__EXERCISE AIM__
Render every line of text in the records below as a numbered list, skipping blank lines.

* * *

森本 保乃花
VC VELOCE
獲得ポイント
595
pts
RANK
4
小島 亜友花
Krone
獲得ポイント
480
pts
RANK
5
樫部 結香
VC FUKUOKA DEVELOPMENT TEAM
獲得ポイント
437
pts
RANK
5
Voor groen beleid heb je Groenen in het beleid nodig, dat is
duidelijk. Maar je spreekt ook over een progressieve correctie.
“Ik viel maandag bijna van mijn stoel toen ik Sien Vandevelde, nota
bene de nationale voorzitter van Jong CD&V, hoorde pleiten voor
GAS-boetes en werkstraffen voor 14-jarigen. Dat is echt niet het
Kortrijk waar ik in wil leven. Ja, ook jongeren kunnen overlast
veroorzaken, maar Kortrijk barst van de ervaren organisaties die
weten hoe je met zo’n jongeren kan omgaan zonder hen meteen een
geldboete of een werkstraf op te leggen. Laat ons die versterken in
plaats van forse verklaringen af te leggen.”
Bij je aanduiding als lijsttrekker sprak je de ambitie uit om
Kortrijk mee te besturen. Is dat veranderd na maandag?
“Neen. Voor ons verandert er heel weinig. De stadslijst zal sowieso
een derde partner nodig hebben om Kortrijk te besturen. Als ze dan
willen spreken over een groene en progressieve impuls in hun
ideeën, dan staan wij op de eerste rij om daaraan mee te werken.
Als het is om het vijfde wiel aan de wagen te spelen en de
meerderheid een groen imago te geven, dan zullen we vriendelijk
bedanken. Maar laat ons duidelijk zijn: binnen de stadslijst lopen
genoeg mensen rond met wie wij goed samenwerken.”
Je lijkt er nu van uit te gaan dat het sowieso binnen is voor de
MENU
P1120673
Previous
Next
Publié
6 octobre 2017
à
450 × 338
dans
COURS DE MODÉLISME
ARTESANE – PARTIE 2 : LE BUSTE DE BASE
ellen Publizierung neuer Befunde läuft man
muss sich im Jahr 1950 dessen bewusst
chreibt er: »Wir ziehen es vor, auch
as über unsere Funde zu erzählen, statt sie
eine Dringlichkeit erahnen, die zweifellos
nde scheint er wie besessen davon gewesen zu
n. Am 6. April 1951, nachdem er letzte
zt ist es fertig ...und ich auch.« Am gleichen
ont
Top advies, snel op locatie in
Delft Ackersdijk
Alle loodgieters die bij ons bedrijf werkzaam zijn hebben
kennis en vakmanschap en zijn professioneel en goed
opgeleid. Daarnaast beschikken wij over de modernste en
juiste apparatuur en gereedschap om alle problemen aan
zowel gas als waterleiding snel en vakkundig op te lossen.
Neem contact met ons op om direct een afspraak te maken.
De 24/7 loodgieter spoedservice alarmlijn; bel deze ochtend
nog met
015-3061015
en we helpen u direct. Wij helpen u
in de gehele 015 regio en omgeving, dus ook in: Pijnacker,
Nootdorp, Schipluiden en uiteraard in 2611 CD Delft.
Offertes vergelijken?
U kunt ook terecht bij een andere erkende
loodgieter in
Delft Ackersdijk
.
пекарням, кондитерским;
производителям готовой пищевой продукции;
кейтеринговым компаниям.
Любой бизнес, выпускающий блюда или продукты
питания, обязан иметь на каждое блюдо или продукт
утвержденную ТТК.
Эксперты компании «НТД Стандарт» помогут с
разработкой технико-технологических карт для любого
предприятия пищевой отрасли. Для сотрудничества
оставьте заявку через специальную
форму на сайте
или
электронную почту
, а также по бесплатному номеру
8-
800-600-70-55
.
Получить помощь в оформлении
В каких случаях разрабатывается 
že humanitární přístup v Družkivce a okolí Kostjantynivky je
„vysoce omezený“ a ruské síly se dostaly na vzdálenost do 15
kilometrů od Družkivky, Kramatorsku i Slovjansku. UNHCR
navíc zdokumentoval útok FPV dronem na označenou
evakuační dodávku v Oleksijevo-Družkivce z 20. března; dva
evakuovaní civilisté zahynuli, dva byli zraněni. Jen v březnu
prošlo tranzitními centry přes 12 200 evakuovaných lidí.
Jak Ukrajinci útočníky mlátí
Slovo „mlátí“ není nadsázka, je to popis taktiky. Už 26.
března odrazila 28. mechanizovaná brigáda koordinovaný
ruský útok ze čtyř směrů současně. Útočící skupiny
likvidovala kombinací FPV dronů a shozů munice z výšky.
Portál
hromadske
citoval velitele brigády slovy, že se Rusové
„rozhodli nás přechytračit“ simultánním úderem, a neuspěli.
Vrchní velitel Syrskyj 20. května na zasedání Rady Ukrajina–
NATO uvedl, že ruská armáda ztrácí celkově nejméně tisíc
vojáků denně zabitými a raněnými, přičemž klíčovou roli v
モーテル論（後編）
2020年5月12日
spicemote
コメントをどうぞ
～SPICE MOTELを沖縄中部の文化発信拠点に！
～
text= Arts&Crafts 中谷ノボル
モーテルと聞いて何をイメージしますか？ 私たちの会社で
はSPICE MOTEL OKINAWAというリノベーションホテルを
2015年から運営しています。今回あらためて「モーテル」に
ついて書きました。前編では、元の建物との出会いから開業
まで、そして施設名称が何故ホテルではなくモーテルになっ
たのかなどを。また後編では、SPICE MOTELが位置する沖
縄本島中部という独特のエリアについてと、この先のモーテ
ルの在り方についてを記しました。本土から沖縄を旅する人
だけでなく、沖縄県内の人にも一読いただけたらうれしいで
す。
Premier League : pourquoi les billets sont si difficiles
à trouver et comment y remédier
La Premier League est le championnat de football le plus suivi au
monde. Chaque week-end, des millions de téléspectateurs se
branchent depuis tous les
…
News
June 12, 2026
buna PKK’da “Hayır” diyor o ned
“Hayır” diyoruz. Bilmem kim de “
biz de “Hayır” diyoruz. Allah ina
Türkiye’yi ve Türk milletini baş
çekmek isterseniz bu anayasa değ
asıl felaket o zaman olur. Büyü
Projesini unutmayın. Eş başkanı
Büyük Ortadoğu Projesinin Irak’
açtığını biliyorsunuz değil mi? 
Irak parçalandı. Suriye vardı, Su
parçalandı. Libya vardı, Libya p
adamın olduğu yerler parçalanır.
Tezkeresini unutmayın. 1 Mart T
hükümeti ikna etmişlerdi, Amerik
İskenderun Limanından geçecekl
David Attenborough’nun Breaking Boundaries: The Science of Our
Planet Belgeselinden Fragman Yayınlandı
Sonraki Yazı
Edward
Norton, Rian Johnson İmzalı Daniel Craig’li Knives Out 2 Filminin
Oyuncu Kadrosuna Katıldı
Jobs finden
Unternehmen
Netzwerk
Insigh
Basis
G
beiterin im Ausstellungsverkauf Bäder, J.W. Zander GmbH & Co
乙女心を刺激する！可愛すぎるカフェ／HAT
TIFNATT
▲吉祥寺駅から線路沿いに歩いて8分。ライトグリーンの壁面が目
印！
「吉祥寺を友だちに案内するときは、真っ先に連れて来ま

* * *

__YOUR SOLUTION__
1. 森本 保乃花
2. VC VELOCE
3. 獲得ポイント
4. 595
5. pts
6. RANK
7. 4
8. 小島 亜友花
9. Krone
10. 獲得ポイント
11. 480
12. pts
13. RANK
14. 5
15. 樫部 結香
16. VC FUKUOKA DEVELOPMENT TEAM
17. 獲得ポイント
18. 437
19. pts
20. RANK
21. 5
22. Voor groen beleid heb je Groenen in het beleid nodig, dat is
23. duidelijk. Maar je spreekt ook over een progressieve correctie.
24. “Ik viel maandag bijna van mijn stoel toen ik Sien Vandevelde, nota
25. bene de nationale voorzitter van Jong CD&V, hoorde pleiten voor
26. GAS-boetes en werkstraffen voor 14-jarigen. Dat is echt niet het
27. Kortrijk waar ik in wil leven. Ja, ook jongeren kunnen overlast
28. veroorzaken, maar Kortrijk barst van de ervaren organisaties die
29. weten hoe je met zo’n jongeren kan omgaan zonder hen meteen een
30. geldboete of een werkstraf op te leggen. Laat ons die versterken in
31. plaats van forse verklaringen af te leggen.”
32. Bij je aanduiding als lijsttrekker sprak je de ambitie uit om
33. Kortrijk mee te besturen. Is dat veranderd na maandag?
34. “Neen. Voor ons verandert er heel weinig. De stadslijst zal sowieso
35. een derde partner nodig hebben om Kortrijk te besturen. Als ze dan
36. willen spreken over een groene en progressieve impuls in hun
37. ideeën, dan staan wij op de eerste rij om daaraan mee te werken.
38. Als het is om het vijfde wiel aan de wagen te spelen en de
39. meerderheid een groen imago te geven, dan zullen we vriendelijk
40. bedanken. Maar laat ons duidelijk zijn: binnen de stadslijst lopen
41. genoeg mensen rond met wie wij goed samenwerken.”
42. Je lijkt er nu van uit te gaan dat het sowieso binnen is voor de
43. MENU
44. P1120673
45. Previous
46. Next
47. Publié
48. 6 octobre 2017
49. à
50. 450 × 338
51. dans
52. COURS DE MODÉLISME
53. ARTESANE – PARTIE 2 : LE BUSTE DE BASE
54. ellen Publizierung neuer Befunde läuft man
55. muss sich im Jahr 1950 dessen bewusst
56. chreibt er: »Wir ziehen es vor, auch
57. as über unsere Funde zu erzählen, statt sie
58. eine Dringlichkeit erahnen, die zweifellos
59. nde scheint er wie besessen davon gewesen zu
60. n. Am 6. April 1951, nachdem er letzte
61. zt ist es fertig ...und ich auch.« Am gleichen
62. ont
63. Top advies, snel op locatie in
64. Delft Ackersdijk
65. Alle loodgieters die bij ons bedrijf werkzaam zijn hebben
66. kennis en vakmanschap en zijn professioneel en goed
67. opgeleid. Daarnaast beschikken wij over de modernste en
68. juiste apparatuur en gereedschap om alle problemen aan
69. zowel gas als waterleiding snel en vakkundig op te lossen.
70. Neem contact met ons op om direct een afspraak te maken.
71. De 24/7 loodgieter spoedservice alarmlijn; bel deze ochtend
72. nog met
73. 015-3061015
74. en we helpen u direct. Wij helpen u
75. in de gehele 015 regio en omgeving, dus ook in: Pijnacker,
76. Nootdorp, Schipluiden en uiteraard in 2611 CD Delft.
77. Offertes vergelijken?
78. U kunt ook terecht bij een andere erkende
79. loodgieter in
80. Delft Ackersdijk
81. .
82. пекарням, кондитерским;
83. производителям готовой пищевой продукции;
84. кейтеринговым компаниям.
85. Любой бизнес, выпускающий блюда или продукты
86. питания, обязан иметь на каждое блюдо или продукт
87. утвержденную ТТК.
88. Эксперты компании «НТД Стандарт» помогут с
89. разработкой технико-технологических карт для любого
90. предприятия пищевой отрасли. Для сотрудничества
91. оставьте заявку через специальную
92. форму на сайте
93. или
94. электронную почту
95. , а также по бесплатному номеру
96. 8-
97. 800-600-70-55
98. .
99. Получить помощь в оформлении
100. В каких случаях разрабатывается 
101. že humanitární přístup v Družkivce a okolí Kostjantynivky je
102. „vysoce omezený“ a ruské síly se dostaly na vzdálenost do 15
103. kilometrů od Družkivky, Kramatorsku i Slovjansku. UNHCR
104. navíc zdokumentoval útok FPV dronem na označenou
105. evakuační dodávku v Oleksijevo-Družkivce z 20. března; dva
106. evakuovaní civilisté zahynuli, dva byli zraněni. Jen v březnu
107. prošlo tranzitními centry přes 12 200 evakuovaných lidí.
108. Jak Ukrajinci útočníky mlátí
109. Slovo „mlátí“ není nadsázka, je to popis taktiky. Už 26.
110. března odrazila 28. mechanizovaná brigáda koordinovaný
111. ruský útok ze čtyř směrů současně. Útočící skupiny
112. likvidovala kombinací FPV dronů a shozů munice z výšky.
113. Portál
114. hromadske
115. citoval velitele brigády slovy, že se Rusové
116. „rozhodli nás přechytračit“ simultánním úderem, a neuspěli.
117. Vrchní velitel Syrskyj 20. května na zasedání Rady Ukrajina–
118. NATO uvedl, že ruská armáda ztrácí celkově nejméně tisíc
119. vojáků denně zabitými a raněnými, přičemž klíčovou roli v
120. モーテル論（後編）
121. 2020年5月12日
122. spicemote
123. コメントをどうぞ
124. ～SPICE MOTELを沖縄中部の文化発信拠点に！
125. ～
126. text= Arts&Crafts 中谷ノボル
127. モーテルと聞いて何をイメージしますか？ 私たちの会社で
128. はSPICE MOTEL OKINAWAというリノベーションホテルを
129. 2015年から運営しています。今回あらためて「モーテル」に
130. ついて書きました。前編では、元の建物との出会いから開業
131. まで、そして施設名称が何故ホテルではなくモーテルになっ
132. たのかなどを。また後編では、SPICE MOTELが位置する沖
133. 縄本島中部という独特のエリアについてと、この先のモーテ
134. ルの在り方についてを記しました。本土から沖縄を旅する人
135. だけでなく、沖縄県内の人にも一読いただけたらうれしいで
136. す。
137. Premier League : pourquoi les billets sont si difficiles
138. à trouver et comment y remédier
139. La Premier League est le championnat de football le plus suivi au
140. monde. Chaque week-end, des millions de téléspectateurs se
141. branchent depuis tous les
142. …
143. News
144. June 12, 2026
145. buna PKK’da “Hayır” diyor o ned
146. “Hayır” diyoruz. Bilmem kim de “
147. biz de “Hayır” diyoruz. Allah ina
148. Türkiye’yi ve Türk milletini baş
149. çekmek isterseniz bu anayasa değ
150. asıl felaket o zaman olur. Büyü
151. Projesini unutmayın. Eş başkanı
152. Büyük Ortadoğu Projesinin Irak’
153. açtığını biliyorsunuz değil mi? 
154. Irak parçalandı. Suriye vardı, Su
155. parçalandı. Libya vardı, Libya p
156. adamın olduğu yerler parçalanır.
157. Tezkeresini unutmayın. 1 Mart T
158. hükümeti ikna etmişlerdi, Amerik
159. İskenderun Limanından geçecekl
160. David Attenborough’nun Breaking Boundaries: The Science of Our
161. Planet Belgeselinden Fragman Yayınlandı
162. Sonraki Yazı
163. Edward
164. Norton, Rian Johnson İmzalı Daniel Craig’li Knives Out 2 Filminin
165. Oyuncu Kadrosuna Katıldı
166. Jobs finden
167. Unternehmen
168. Netzwerk
169. Insigh
170. Basis
171. G
172. beiterin im Ausstellungsverkauf Bäder, J.W. Zander GmbH & Co
173. 乙女心を刺激する！可愛すぎるカフェ／HAT
174. TIFNATT
175. ▲吉祥寺駅から線路沿いに歩いて8分。ライトグリーンの壁面が目
176. 印！
177. 「吉祥寺を友だちに案内するときは、真っ先に連れて来ま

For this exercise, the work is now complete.